Top of DATA TO USE

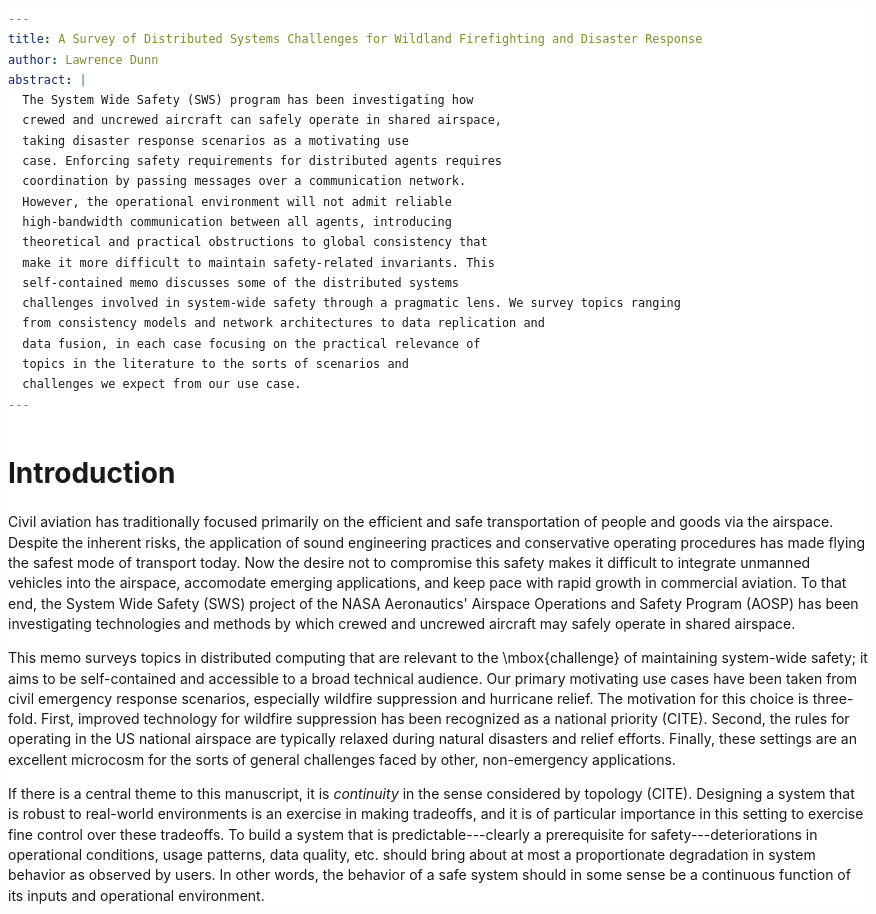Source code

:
 ```yaml
---
title: A Survey of Distributed Systems Challenges for Wildland Firefighting and Disaster Response
author: Lawrence Dunn
abstract: |
  The System Wide Safety (SWS) program has been investigating how
  crewed and uncrewed aircraft can safely operate in shared airspace,
  taking disaster response scenarios as a motivating use
  case. Enforcing safety requirements for distributed agents requires
  coordination by passing messages over a communication network.
  However, the operational environment will not admit reliable
  high-bandwidth communication between all agents, introducing
  theoretical and practical obstructions to global consistency that
  make it more difficult to maintain safety-related invariants. This
  self-contained memo discusses some of the distributed systems
  challenges involved in system-wide safety through a pragmatic lens. We survey topics ranging
  from consistency models and network architectures to data replication and
  data fusion, in each case focusing on the practical relevance of
  topics in the literature to the sorts of scenarios and
  challenges we expect from our use case.
---
```


# Introduction

Civil aviation has traditionally focused primarily on the efficient
and safe transportation of people and goods via the airspace. Despite
the inherent risks, the application of sound engineering practices and
conservative operating procedures has made flying the safest mode of
transport today. Now the desire not to compromise this safety makes it
difficult to integrate unmanned vehicles into the airspace, accomodate
emerging applications, and keep pace with rapid growth in commercial
aviation. To that end, the System Wide Safety (SWS) project of the
NASA Aeronautics' Airspace Operations and Safety Program (AOSP) has
been investigating technologies and methods by which crewed and
uncrewed aircraft may safely operate in shared airspace.

This memo surveys topics in distributed computing that are relevant to
the \mbox{challenge} of maintaining system-wide safety; it aims to be
self-contained and accessible to a broad technical audience. Our
primary motivating use cases have been taken from civil emergency
response scenarios, especially wildfire suppression and hurricane
relief. The motivation for this choice is three-fold. First, improved
technology for wildfire suppression has been recognized as a national
priority (CITE). Second, the rules for operating in the US national
airspace are typically relaxed during natural disasters and relief
efforts. Finally, these settings are an excellent microcosm for the
sorts of general challenges faced by other, non-emergency
applications.

If there is a central theme to this manuscript, it is *continuity* in
the sense considered by topology (CITE). Designing a system that is
robust to real-world environments is an exercise in making tradeoffs,
and it is of particular importance in this setting to exercise fine
control over these tradeoffs. To build a system that is
predictable---clearly a prerequisite for safety---deteriorations in
operational conditions, usage patterns, data quality, etc. should
bring about at most a proportionate degradation in system behavior as
observed by users. In other words, the behavior of a safe system
should in some sense be a continuous function of its inputs and
operational environment.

Bottom of DATA TO USE

WHAT YOU WILL DO –
The expected answer is a copy of each line in the listing above that contains "tradeoffs".

SOLVED PROBLEM –
robust to real-world environments is an exercise in making tradeoffs,
control over these tradeoffs. To build a system that is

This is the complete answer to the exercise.